# Da polishers ? Any gooduns in shops?



## manikm (Feb 17, 2014)

I Fancy getting a da polisher this weekend to give my tt a treat. Anyone know of any gooduns from argos or Halfords somewhere easy to pickup etc.

Cheers

Sent from my SM-G900F using Tapatalk


----------



## gtime (Mar 19, 2016)

Halfords actually now sell the meguiers one, seems to be a good start and I'm sure Argos do a cheap challenger one.


----------



## gtime (Mar 19, 2016)

But just seen the halfords price!
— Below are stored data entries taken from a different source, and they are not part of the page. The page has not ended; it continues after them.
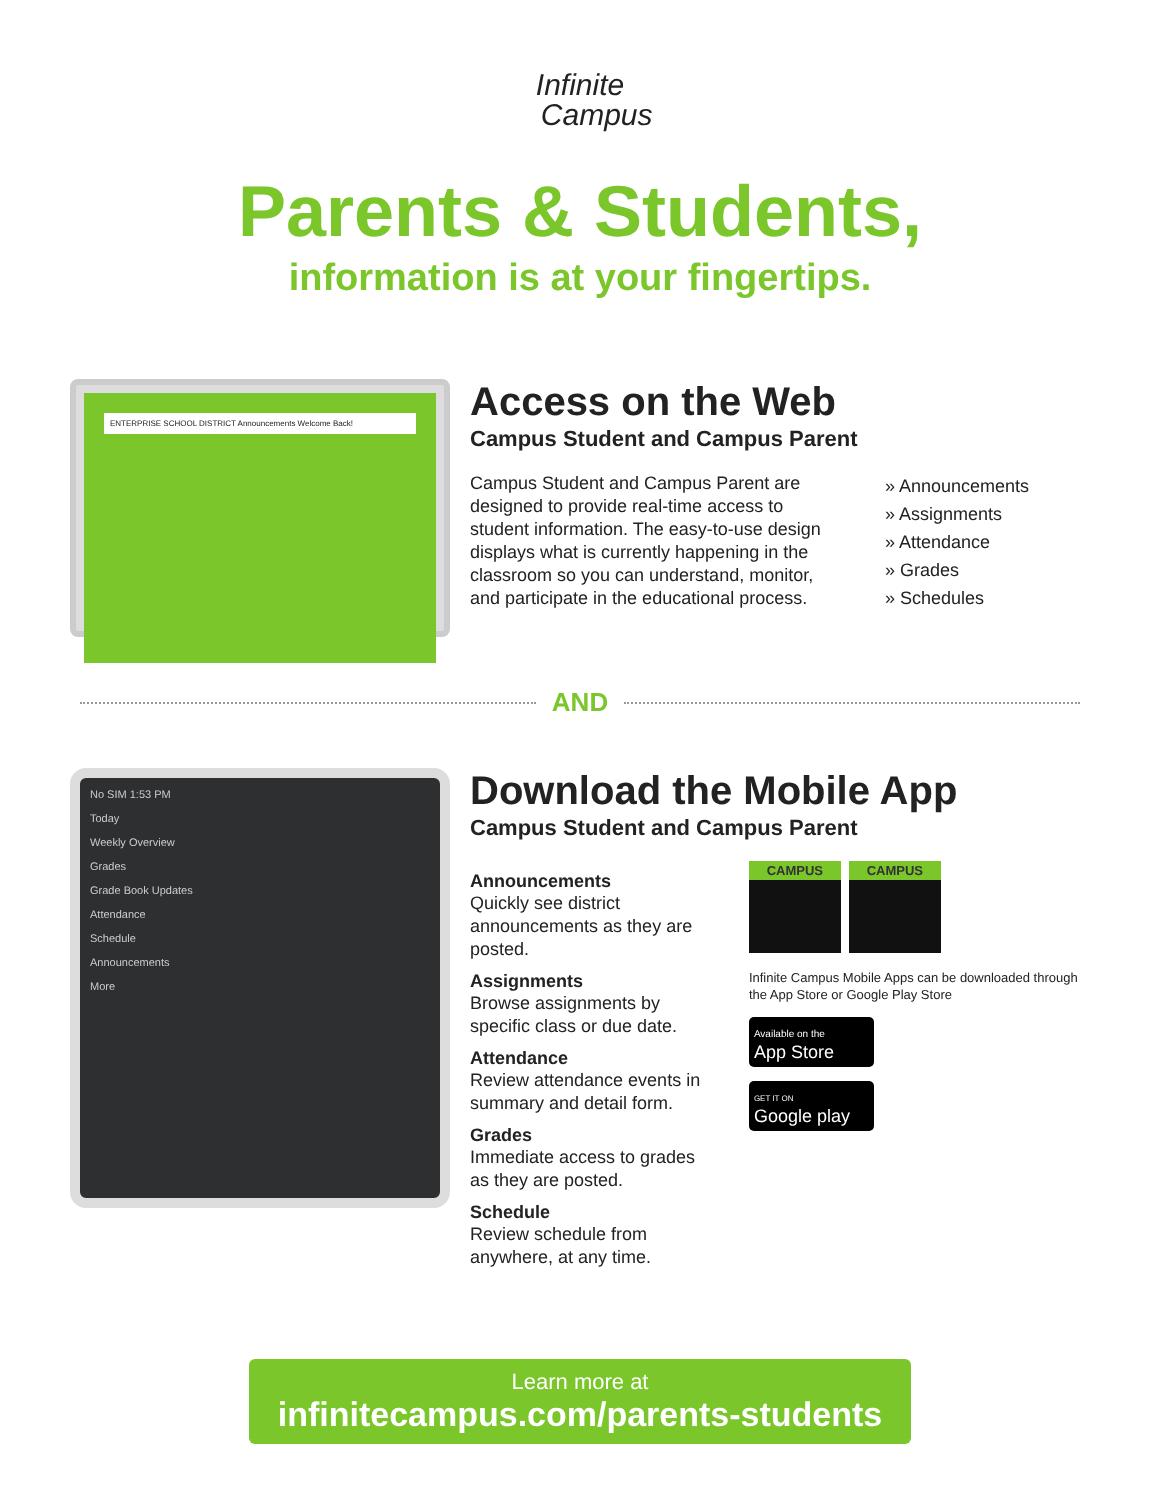Infinite
Campus
Parents & Students,
information is at your fingertips.
ENTERPRISE SCHOOL DISTRICT Announcements Welcome Back!
Access on the Web
Campus Student and Campus Parent
Campus Student and Campus Parent are designed to provide real-time access to student information. The easy-to-use design displays what is currently happening in the classroom so you can understand, monitor, and participate in the educational process.
» Announcements
» Assignments
» Attendance
» Grades
» Schedules
AND
No SIM 1:53 PM
Today
Weekly Overview
Grades
Grade Book Updates
Attendance
Schedule
Announcements
More
Download the Mobile App
Campus Student and Campus Parent
Announcements
Quickly see district announcements as they are posted.
Assignments
Browse assignments by specific class or due date.
Attendance
Review attendance events in summary and detail form.
Grades
Immediate access to grades as they are posted.
Schedule
Review schedule from anywhere, at any time.
CAMPUS CAMPUS
Infinite Campus Mobile Apps can be downloaded through the App Store or Google Play Store
Available on the
App Store
GET IT ON
Google play
Learn more at
infinitecampus.com/parents-students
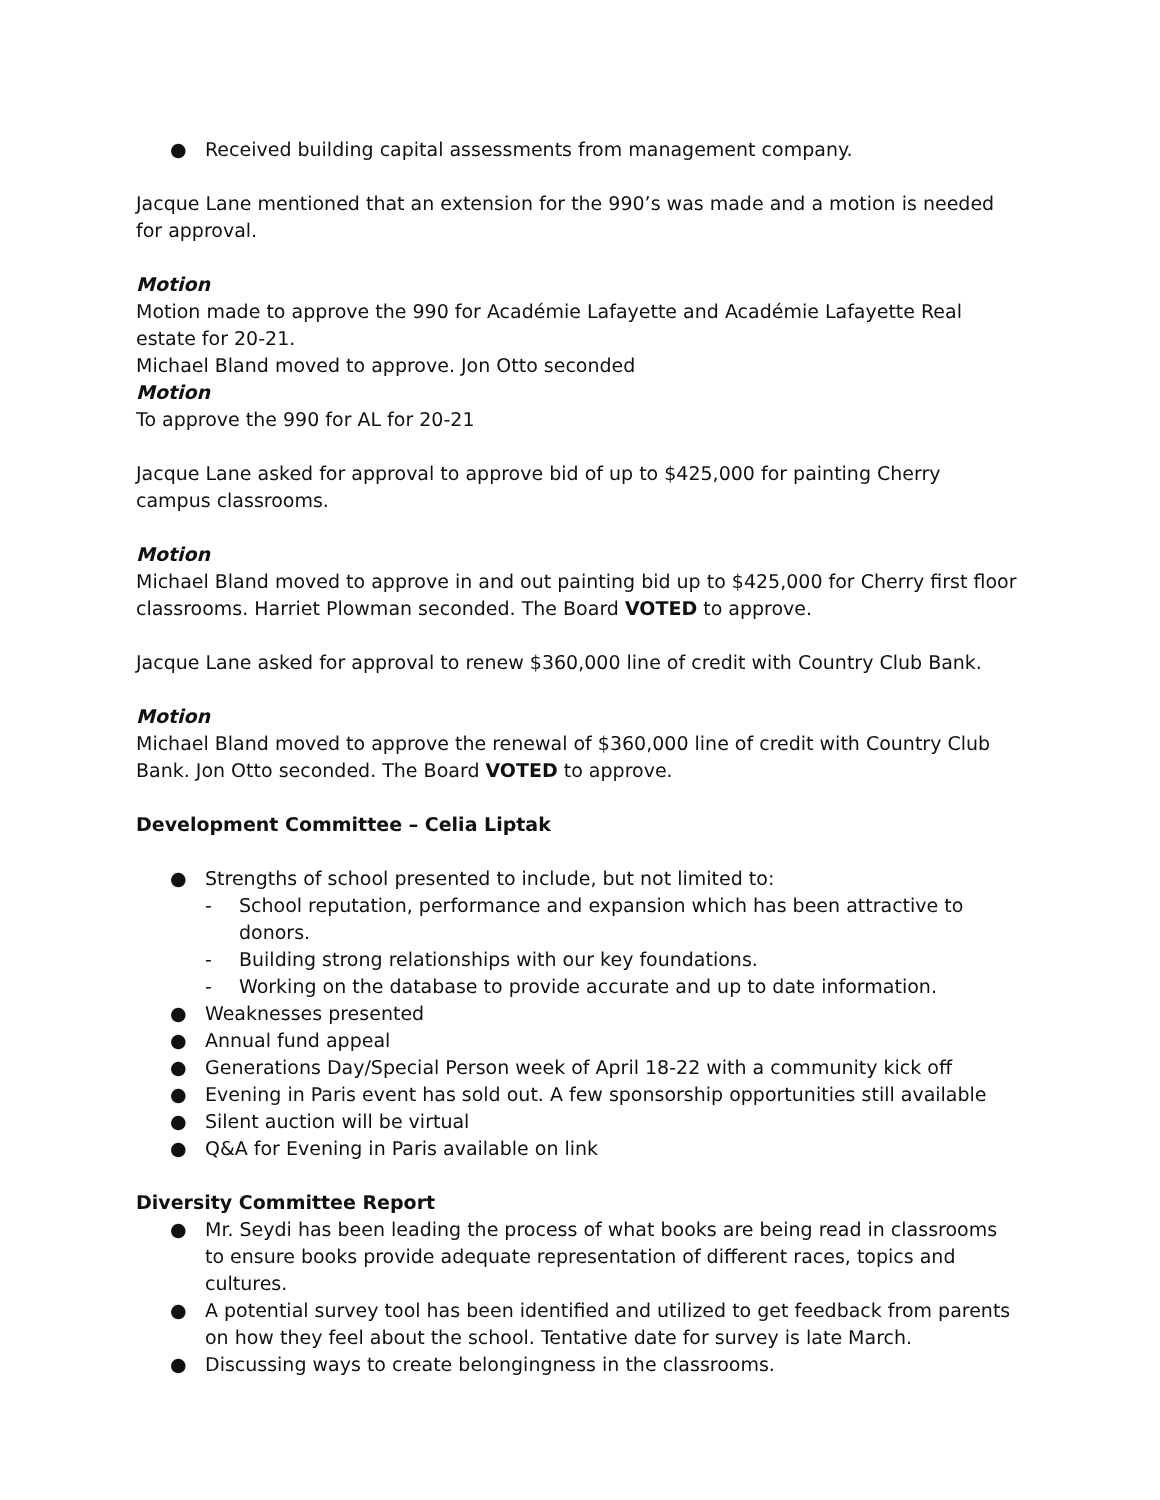● Received building capital assessments from management company.
Jacque Lane mentioned that an extension for the 990’s was made and a motion is needed for approval.
Motion
Motion made to approve the 990 for Académie Lafayette and Académie Lafayette Real estate for 20-21.
Michael Bland moved to approve. Jon Otto seconded
Motion
To approve the 990 for AL for 20-21
Jacque Lane asked for approval to approve bid of up to $425,000 for painting Cherry campus classrooms.
Motion
Michael Bland moved to approve in and out painting bid up to $425,000 for Cherry first floor classrooms. Harriet Plowman seconded. The Board VOTED to approve.
Jacque Lane asked for approval to renew $360,000 line of credit with Country Club Bank.
Motion
Michael Bland moved to approve the renewal of $360,000 line of credit with Country Club Bank. Jon Otto seconded. The Board VOTED to approve.
Development Committee – Celia Liptak
● Strengths of school presented to include, but not limited to:
- School reputation, performance and expansion which has been attractive to donors.
- Building strong relationships with our key foundations.
- Working on the database to provide accurate and up to date information.
● Weaknesses presented
● Annual fund appeal
● Generations Day/Special Person week of April 18-22 with a community kick off
● Evening in Paris event has sold out. A few sponsorship opportunities still available
● Silent auction will be virtual
● Q&A for Evening in Paris available on link
Diversity Committee Report
● Mr. Seydi has been leading the process of what books are being read in classrooms to ensure books provide adequate representation of different races, topics and cultures.
● A potential survey tool has been identified and utilized to get feedback from parents on how they feel about the school. Tentative date for survey is late March.
● Discussing ways to create belongingness in the classrooms.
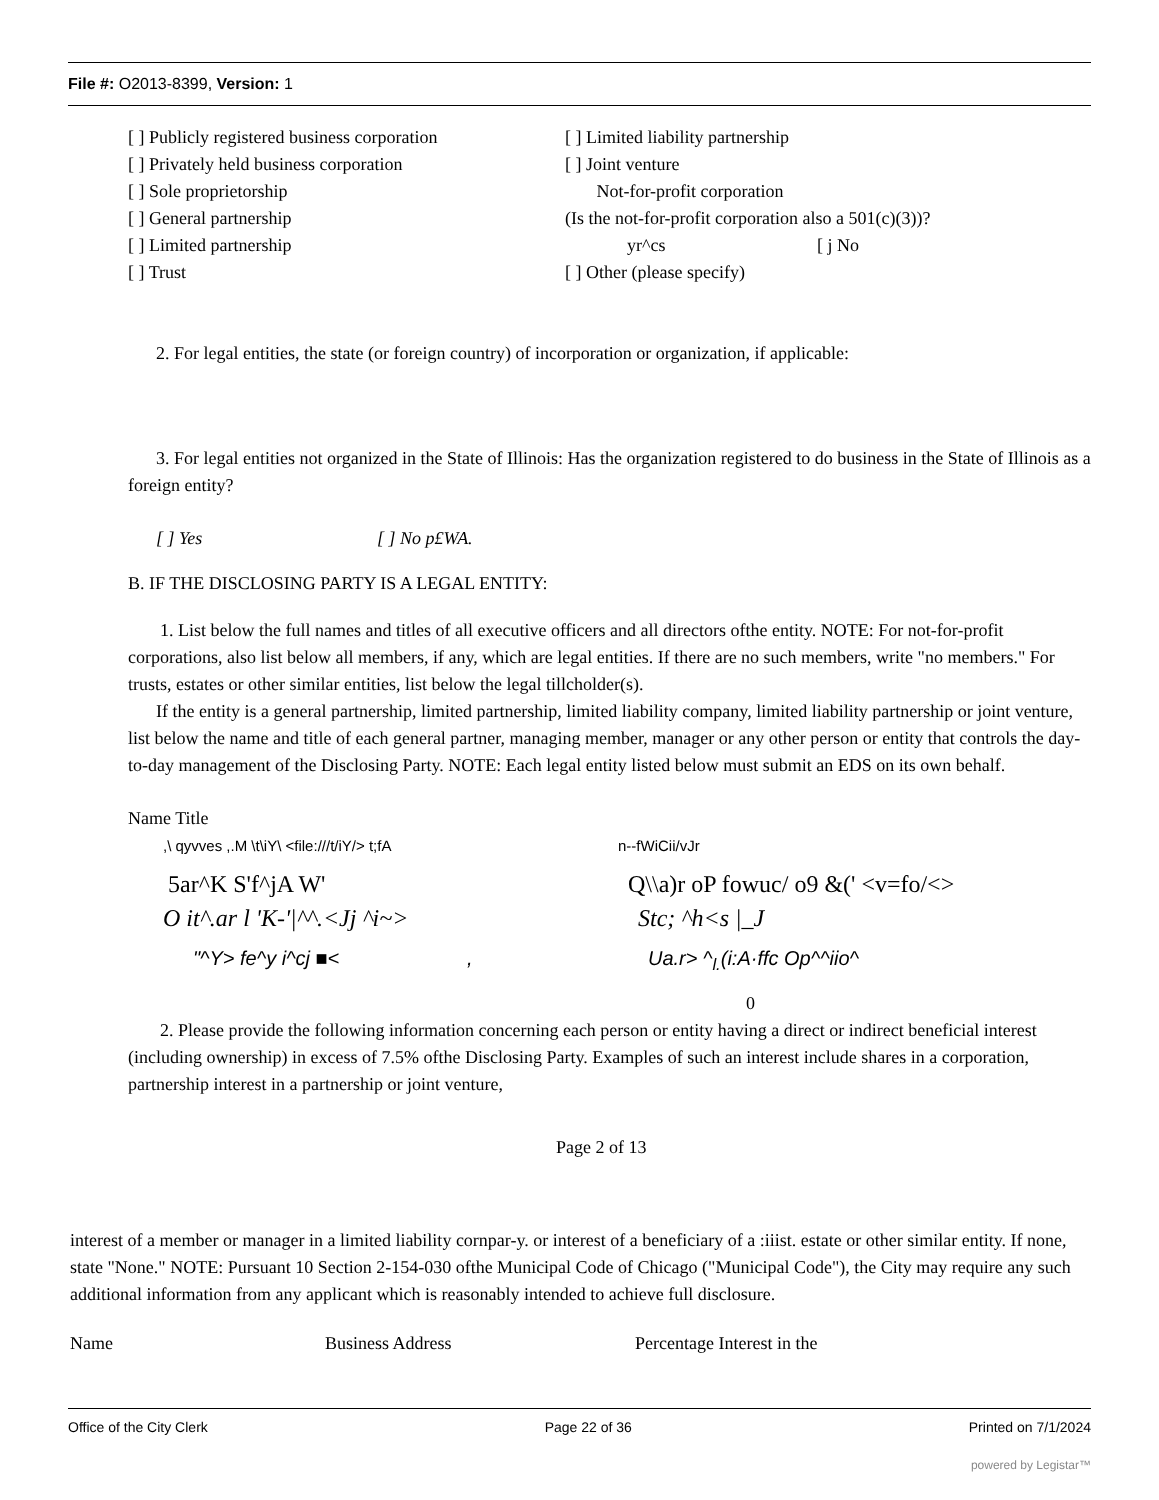File #: O2013-8399, Version: 1
[ ] Publicly registered business corporation
[ ] Limited liability partnership
[ ] Privately held business corporation [ ] Joint venture
[ ] Sole proprietorship Not-for-profit corporation
[ ] General partnership (Is the not-for-profit corporation also a 501(c)(3))?
[ ] Limited partnership yr^cs [ j No
[ ] Trust [ ] Other (please specify)
2. For legal entities, the state (or foreign country) of incorporation or organization, if applicable:
3. For legal entities not organized in the State of Illinois: Has the organization registered to do business in the State of Illinois as a foreign entity?
[ ] Yes [ ] No p£WA.
B. IF THE DISCLOSING PARTY IS A LEGAL ENTITY:
1. List below the full names and titles of all executive officers and all directors ofthe entity. NOTE: For not-for-profit corporations, also list below all members, if any, which are legal entities. If there are no such members, write "no members." For trusts, estates or other similar entities, list below the legal tillcholder(s).
If the entity is a general partnership, limited partnership, limited liability company, limited liability partnership or joint venture, list below the name and title of each general partner, managing member, manager or any other person or entity that controls the day-to-day management of the Disclosing Party. NOTE: Each legal entity listed below must submit an EDS on its own behalf.
Name Title
,\ qyvves ,.M \t\iY\ <file:///t/iY/> t;fA n--fWiCii/vJr
5ar^K S'f^jA W' Q\\a)r oP fowuc/ o9 &(' <v=fo/<>
O it^.ar l 'K-'|^^.<Jj ^i~> Stc; ^h<s |_J
"^Y> fe^y i^cj ■< ,
Ua.r> ^<sub>l.</sub>(i:A·ffc Op^^iio^
0
2. Please provide the following information concerning each person or entity having a direct or indirect beneficial interest (including ownership) in excess of 7.5% ofthe Disclosing Party. Examples of such an interest include shares in a corporation, partnership interest in a partnership or joint venture,
Page 2 of 13
interest of a member or manager in a limited liability cornpar-y. or interest of a beneficiary of a :iiist. estate or other similar entity. If none, state "None." NOTE: Pursuant 10 Section 2-154-030 ofthe Municipal Code of Chicago ("Municipal Code"), the City may require any such additional information from any applicant which is reasonably intended to achieve full disclosure.
Name Business Address Percentage Interest in the
Office of the City Clerk Page 22 of 36 Printed on 7/1/2024
powered by Legistar™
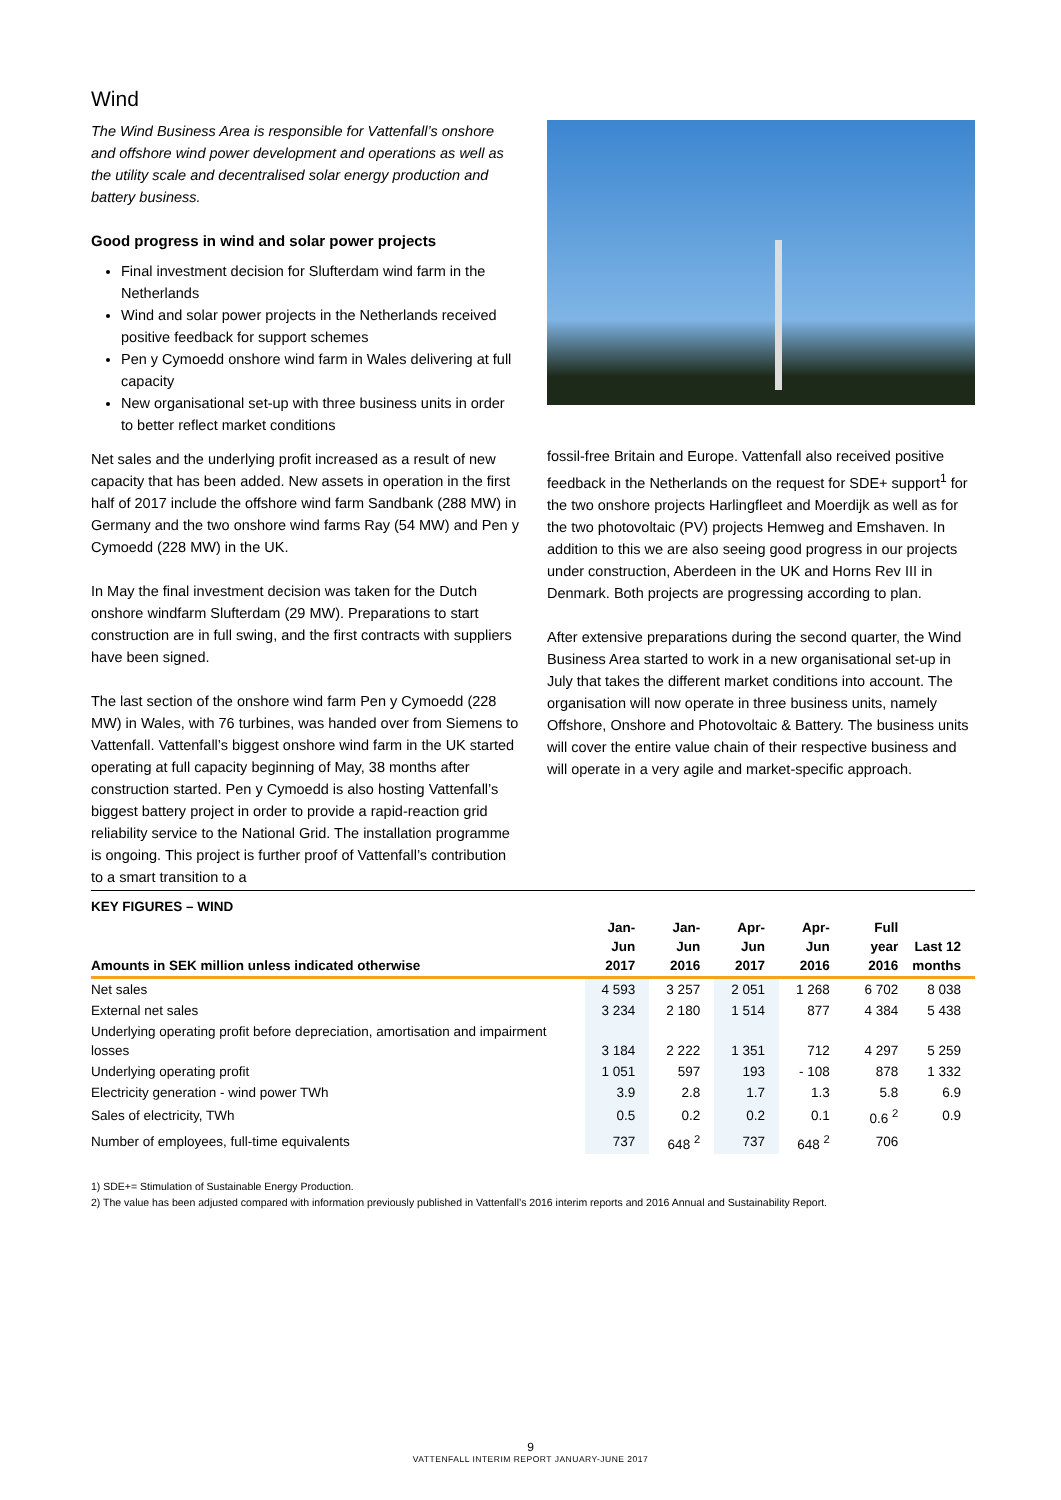Wind
The Wind Business Area is responsible for Vattenfall’s onshore and offshore wind power development and operations as well as the utility scale and decentralised solar energy production and battery business.
Good progress in wind and solar power projects
Final investment decision for Slufterdam wind farm in the Netherlands
Wind and solar power projects in the Netherlands received positive feedback for support schemes
Pen y Cymoedd onshore wind farm in Wales delivering at full capacity
New organisational set-up with three business units in order to better reflect market conditions
Net sales and the underlying profit increased as a result of new capacity that has been added. New assets in operation in the first half of 2017 include the offshore wind farm Sandbank (288 MW) in Germany and the two onshore wind farms Ray (54 MW) and Pen y Cymoedd (228 MW) in the UK.
In May the final investment decision was taken for the Dutch onshore windfarm Slufterdam (29 MW). Preparations to start construction are in full swing, and the first contracts with suppliers have been signed.
The last section of the onshore wind farm Pen y Cymoedd (228 MW) in Wales, with 76 turbines, was handed over from Siemens to Vattenfall. Vattenfall’s biggest onshore wind farm in the UK started operating at full capacity beginning of May, 38 months after construction started. Pen y Cymoedd is also hosting Vattenfall’s biggest battery project in order to provide a rapid-reaction grid reliability service to the National Grid. The installation programme is ongoing. This project is further proof of Vattenfall’s contribution to a smart transition to a
fossil-free Britain and Europe. Vattenfall also received positive feedback in the Netherlands on the request for SDE+ support<sup>1</sup> for the two onshore projects Harlingfleet and Moerdijk as well as for the two photovoltaic (PV) projects Hemweg and Emshaven. In addition to this we are also seeing good progress in our projects under construction, Aberdeen in the UK and Horns Rev III in Denmark. Both projects are progressing according to plan.
After extensive preparations during the second quarter, the Wind Business Area started to work in a new organisational set-up in July that takes the different market conditions into account. The organisation will now operate in three business units, namely Offshore, Onshore and Photovoltaic & Battery. The business units will cover the entire value chain of their respective business and will operate in a very agile and market-specific approach.
| KEY FIGURES – WIND | | | | | | |
| --- | --- | --- | --- | --- | --- | --- |
| Amounts in SEK million unless indicated otherwise | Jan-Jun 2017 | Jan-Jun 2016 | Apr-Jun 2017 | Apr-Jun 2016 | Full year 2016 | Last 12 months |
| Net sales | 4 593 | 3 257 | 2 051 | 1 268 | 6 702 | 8 038 |
| External net sales | 3 234 | 2 180 | 1 514 | 877 | 4 384 | 5 438 |
| Underlying operating profit before depreciation, amortisation and impairment losses | 3 184 | 2 222 | 1 351 | 712 | 4 297 | 5 259 |
| Underlying operating profit | 1 051 | 597 | 193 | - 108 | 878 | 1 332 |
| Electricity generation - wind power TWh | 3.9 | 2.8 | 1.7 | 1.3 | 5.8 | 6.9 |
| Sales of electricity, TWh | 0.5 | 0.2 | 0.2 | 0.1 | 0.6 <sup>2</sup> | 0.9 |
| Number of employees, full-time equivalents | 737 | 648 <sup>2</sup> | 737 | 648 <sup>2</sup> | 706 | |
1) SDE+= Stimulation of Sustainable Energy Production.
2) The value has been adjusted compared with information previously published in Vattenfall’s 2016 interim reports and 2016 Annual and Sustainability Report.
9
VATTENFALL INTERIM REPORT JANUARY-JUNE 2017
Very high!
http://www.halfords.com/webapp/wcs/stor ... reId=10001
Doesn't help you get one over the weekend but I got this a few years ago and for the price it's been great!
http://www.cleanyourcar.co.uk/polishing ... d_721.html


----------



## gtime (Mar 19, 2016)

Doesn't look bad for money but I'm no expert!
http://www.argos.co.uk/m/static/Product ... 645777.htm


----------



## SlammedTTS (May 28, 2015)

I second the DAS6 from CYC - I bought this last weekend.

http://www.cleanyourcar.co.uk/polishing ... d_721.html

Just set up an alert when it's back in stock.


----------



## manikm (Feb 17, 2014)

Thanks guys Halfords do the das6 pro for 120 which don't seem bad

Sent from my SM-G900F using Tapatalk


----------



## arpuc (Jun 14, 2014)

http://www.clasohlson.com/uk/Cocraft-HP ... er/18-3597
£60. Bargain, I have one at it's well worth the money


----------



## JBell93 (Aug 25, 2013)

arpuc said:


> http://www.clasohlson.com/uk/Cocraft-HPV-720-Angle-Polisher/18-3597
> £60. Bargain, I have one at it's well worth the money


That really is a bargain, shame its out of stock!


----------



## Pentaxian (Mar 28, 2014)

https://www.shopnshine.co.uk/das6-pro-p ... w-polisher
Try this one - 6mtr flex + a 5 & 6 inch plate.also bought a 2.5 inch plate plus numerous pads. Only used it once so far but very good and easy to handle


----------



## Von Twinzig (Feb 10, 2014)

Pentaxian said:


> https://www.shopnshine.co.uk/das6-pro-power-plus-850w-polisher
> Try this one - 6mtr flex + a 5 & 6 inch plate.also bought a 2.5 inch plate plus numerous pads. Only used it once so far but very good and easy to handle


I bought a Das 6 pro a few years ago, brilliant bit of kit. Had a small area of orange peel on one of the cars, a denim disk and a fine cut paste did an amazing job of removing it.

VT


----------



## Will225 (Apr 15, 2016)

is a DA y any better or less risky than a rotary? I have been using a Flex rotary for a couple of years and not burnt any paint yet. Luck or judgement ?


----------



## Von Twinzig (Feb 10, 2014)

Will225 said:


> is a DA y any better or less risky than a rotary? I have been using a Flex rotary for a couple of years and not burnt any paint yet. Luck or judgement ?


Could be skill  .....one I don't possess by the way. 

VT


----------